3) Promote based on longevity and individual contribution
A nasty culture breaker is when organizations don’t truly search for mythical leadership qualities. They blindly employ a method that cultivates and empowers entitlement by simply promoting the person who’s been there the longest. To make matters worse, if they’ve been there the longest and have been an aggressive and productive lone-wolf.

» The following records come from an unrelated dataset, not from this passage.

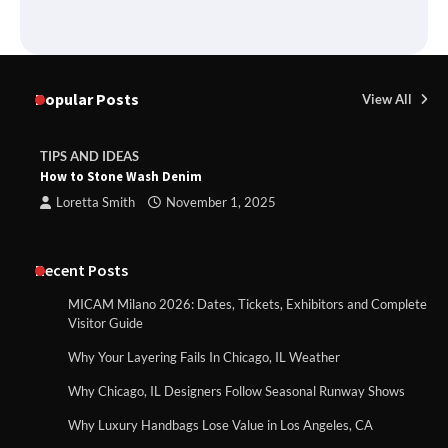
Popular Posts
View All
TIPS AND IDEAS
How to Stone Wash Denim
Loretta Smith
November 1, 2025
Recent Posts
MICAM Milano 2026: Dates, Tickets, Exhibitors and Complete
Visitor Guide
Why Your Layering Fails In Chicago, IL Weather
Why Chicago, IL Designers Follow Seasonal Runway Shows
Why Luxury Handbags Lose Value in Los Angeles, CA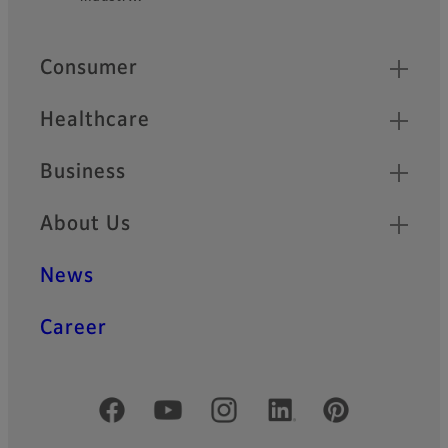
Quick Links
Consumer
Healthcare
Business
About Us
News
Career
Official Social Media Accounts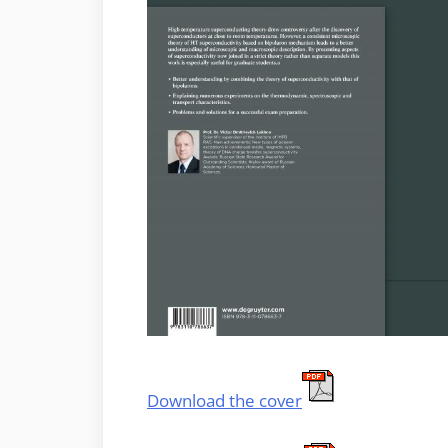
Download the cover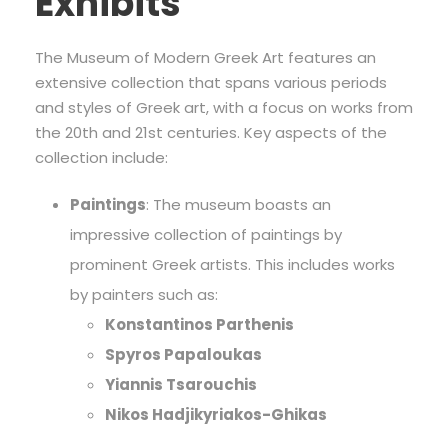
Exhibits
The Museum of Modern Greek Art features an
extensive collection that spans various periods
and styles of Greek art, with a focus on works from
the 20th and 21st centuries. Key aspects of the
collection include:
Paintings
: The museum boasts an
impressive collection of paintings by
prominent Greek artists. This includes works
by painters such as:
Konstantinos Parthenis
Spyros Papaloukas
Yiannis Tsarouchis
Nikos Hadjikyriakos-Ghikas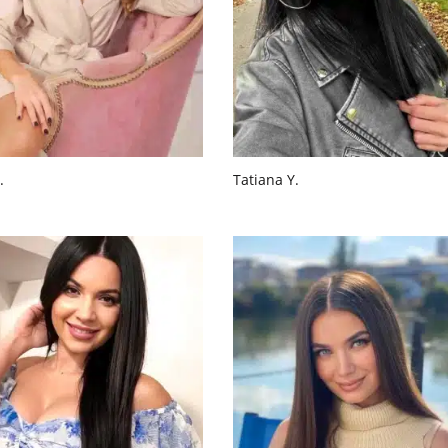
.
Tatiana Y.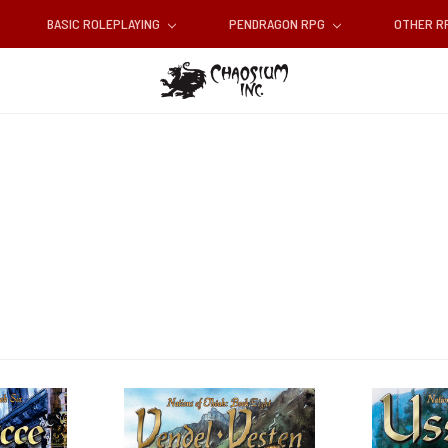
BASIC ROLEPLAYING
PENDRAGON RPG
OTHER 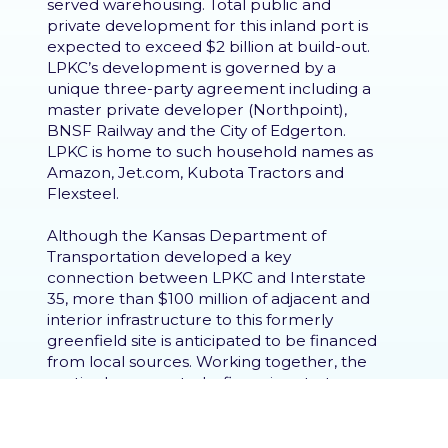
served warehousing. Total public and
private development for this inland port is
expected to exceed $2 billion at build-out.
LPKC’s development is governed by a
unique three-party agreement including a
master private developer (Northpoint),
BNSF Railway and the City of Edgerton.
LPKC is home to such household names as
Amazon, Jet.com, Kubota Tractors and
Flexsteel.
Although the Kansas Department of
Transportation developed a key
connection between LPKC and Interstate
35, more than $100 million of adjacent and
interior infrastructure to this formerly
greenfield site is anticipated to be financed
from local sources. Working together, the
parties have created a financing strategy
that produces a variety of revenue streams
from new development within LPKC. The
linchpin of the infrastructure financing is an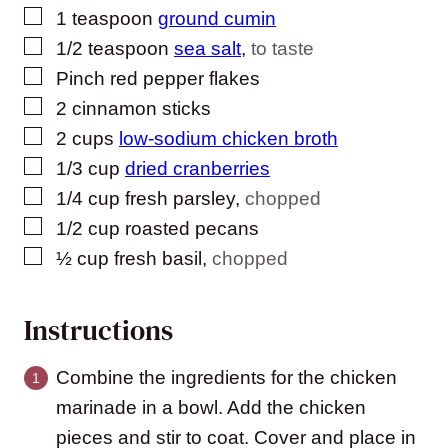
▢
1
teaspoon
ground cumin
▢
1/2
teaspoon
sea salt
,
to taste
▢
Pinch
red pepper flakes
▢
2
cinnamon sticks
▢
2
cups
low-sodium chicken broth
▢
1/3
cup
dried cranberries
▢
1/4
cup
fresh parsley
,
chopped
▢
1/2
cup
roasted pecans
▢
½
cup
fresh basil
,
chopped
Instructions
Combine the ingredients for the chicken
marinade in a bowl. Add the chicken
pieces and stir to coat. Cover and place in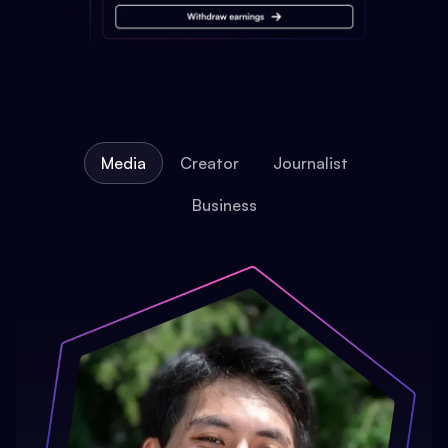
Media
Creator
Journalist
Business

4) They hire fast to stay committed the pace… so rapid growth destroys the culture on it’s own
Unfortunately we’ve seen successful companies on a fast-growth trajectory. Just bring on relatively competent, warm bodies as fast as possible. Don’t waste your time discussing or finding “fit” your “culture,” culture will take care of itself (just like budgets balance themselves). This will surely lead to a messy outcome.
5) Don’t provide feedback
The problem in many organizations is a lack of feedback. Feedback is seen as taking too long, ‘people don’t change anyhow’, so forget feedback, right? The result is, you let them perform poorly until it gets so bad you blindside them through termination. The worst-case situation is to NOT course correct early and often, let the people who make it a challenging workplace run wild until another leader inherits the problems later on – we deal with this way too often! Not giving feedback and letting things go on is a total morale killer.
Remember, what you recognize, reward and celebrate will succeed in your organization. To truly commit to developing a strong culture, start by developing a strategy to address these 5 things; it’s simple, not easy.
These are Kraukman’s top 5. What would you add?